Advances in technology and increased international fiscal co-operation have made global personal tax compliance initiatives pop up in abundance in recent years. To compound the issue, the Russian invasion of Ukraine and the corresponding economic fallout prompted domestic governments to increase transparency in relation to investments held by wealthy foreign individuals (with a focus on oligarchs).

In the UK, in the context of the cost-of-living crisis, public opinion certainly seems to be in favour of increased accountability for high-net-worth individuals (eg, on 9 October 2022, 63% of Britons surveyed thought that “the rich are not paying enough and their taxes should be increased”).1

HMRC is one of the most sophisticated tax collection authorities in the world and the department is making significant investments in technology in the field of compliance work; they are well placed to take advantage of new international efforts to increase tax compliance, particularly considering the already extensive network of 130 bilateral tax treaties in the UK (the largest in the world).2 The UK was also a founding member of the OECD’s Joint International Taskforce on Shared Intelligence and Collaboration (JITSIC) forum.

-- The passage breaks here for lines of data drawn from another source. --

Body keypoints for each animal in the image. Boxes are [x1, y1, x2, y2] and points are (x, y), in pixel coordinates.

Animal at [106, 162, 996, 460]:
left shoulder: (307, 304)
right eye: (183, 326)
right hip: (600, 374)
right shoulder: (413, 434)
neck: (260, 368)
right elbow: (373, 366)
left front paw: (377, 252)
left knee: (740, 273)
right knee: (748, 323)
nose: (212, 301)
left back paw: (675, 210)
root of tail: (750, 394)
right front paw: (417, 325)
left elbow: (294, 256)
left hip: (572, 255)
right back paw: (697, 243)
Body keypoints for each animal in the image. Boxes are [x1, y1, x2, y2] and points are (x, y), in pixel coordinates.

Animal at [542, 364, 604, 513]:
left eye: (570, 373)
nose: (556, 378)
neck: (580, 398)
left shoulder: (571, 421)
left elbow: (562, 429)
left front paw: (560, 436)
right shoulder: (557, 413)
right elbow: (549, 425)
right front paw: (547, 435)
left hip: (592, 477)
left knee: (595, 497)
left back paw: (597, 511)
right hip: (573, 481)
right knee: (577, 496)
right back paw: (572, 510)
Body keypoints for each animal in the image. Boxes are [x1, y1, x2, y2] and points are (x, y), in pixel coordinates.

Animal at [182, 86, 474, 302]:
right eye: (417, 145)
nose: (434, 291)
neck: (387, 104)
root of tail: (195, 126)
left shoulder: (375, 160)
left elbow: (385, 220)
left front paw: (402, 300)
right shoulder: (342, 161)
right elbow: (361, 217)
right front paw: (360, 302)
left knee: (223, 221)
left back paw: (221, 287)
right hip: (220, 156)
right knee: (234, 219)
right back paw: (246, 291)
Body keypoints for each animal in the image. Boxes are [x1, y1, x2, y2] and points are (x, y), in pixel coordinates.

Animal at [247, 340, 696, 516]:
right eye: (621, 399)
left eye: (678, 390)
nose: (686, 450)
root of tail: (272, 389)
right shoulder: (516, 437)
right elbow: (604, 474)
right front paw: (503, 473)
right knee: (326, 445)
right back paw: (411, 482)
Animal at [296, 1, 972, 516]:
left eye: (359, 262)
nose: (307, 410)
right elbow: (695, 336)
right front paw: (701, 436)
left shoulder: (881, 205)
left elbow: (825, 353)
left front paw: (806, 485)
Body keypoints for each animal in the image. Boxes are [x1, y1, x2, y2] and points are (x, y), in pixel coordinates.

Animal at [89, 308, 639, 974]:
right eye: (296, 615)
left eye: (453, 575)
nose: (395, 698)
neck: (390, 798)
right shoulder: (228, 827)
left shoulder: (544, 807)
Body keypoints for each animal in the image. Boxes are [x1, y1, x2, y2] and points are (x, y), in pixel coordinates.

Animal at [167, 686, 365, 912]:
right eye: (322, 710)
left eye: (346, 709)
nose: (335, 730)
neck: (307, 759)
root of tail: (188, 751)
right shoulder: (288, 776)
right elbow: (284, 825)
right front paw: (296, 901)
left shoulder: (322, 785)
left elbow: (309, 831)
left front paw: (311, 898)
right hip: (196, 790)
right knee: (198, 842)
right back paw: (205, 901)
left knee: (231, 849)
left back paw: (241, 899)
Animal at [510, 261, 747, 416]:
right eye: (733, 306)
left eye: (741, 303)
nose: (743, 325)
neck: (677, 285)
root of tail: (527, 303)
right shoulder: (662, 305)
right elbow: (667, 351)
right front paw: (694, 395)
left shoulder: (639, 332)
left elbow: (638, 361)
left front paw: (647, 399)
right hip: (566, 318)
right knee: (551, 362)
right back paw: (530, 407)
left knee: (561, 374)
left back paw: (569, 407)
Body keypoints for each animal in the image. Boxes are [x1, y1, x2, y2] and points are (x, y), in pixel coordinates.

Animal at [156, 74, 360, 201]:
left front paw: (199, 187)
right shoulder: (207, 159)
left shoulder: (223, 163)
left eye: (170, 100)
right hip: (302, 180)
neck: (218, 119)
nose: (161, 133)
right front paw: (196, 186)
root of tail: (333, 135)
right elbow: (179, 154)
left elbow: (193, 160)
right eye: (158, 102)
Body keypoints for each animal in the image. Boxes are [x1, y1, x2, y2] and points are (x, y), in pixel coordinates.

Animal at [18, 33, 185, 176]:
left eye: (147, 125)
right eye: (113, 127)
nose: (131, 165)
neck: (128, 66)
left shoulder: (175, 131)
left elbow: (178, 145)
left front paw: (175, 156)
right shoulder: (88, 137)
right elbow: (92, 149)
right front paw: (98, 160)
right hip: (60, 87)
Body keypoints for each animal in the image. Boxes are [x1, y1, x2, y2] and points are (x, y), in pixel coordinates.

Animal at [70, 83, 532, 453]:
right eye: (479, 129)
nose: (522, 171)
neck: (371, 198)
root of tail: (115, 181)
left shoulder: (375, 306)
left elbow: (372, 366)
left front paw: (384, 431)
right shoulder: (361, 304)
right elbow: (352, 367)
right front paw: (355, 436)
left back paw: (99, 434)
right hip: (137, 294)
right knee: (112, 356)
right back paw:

This article discusses the main developments in support of the increased focus on international transparency and personal tax compliance in the UK. There are other international fiscal initiatives, particularly in the field of corporate taxation, but such initiatives are beyond the scope of this article.

It should be noted that a somewhat piecemeal approach, with constant tinkering makes compliance difficult for the taxpayer and is often criticised for lacking the certainty that a stable tax system needs to thrive.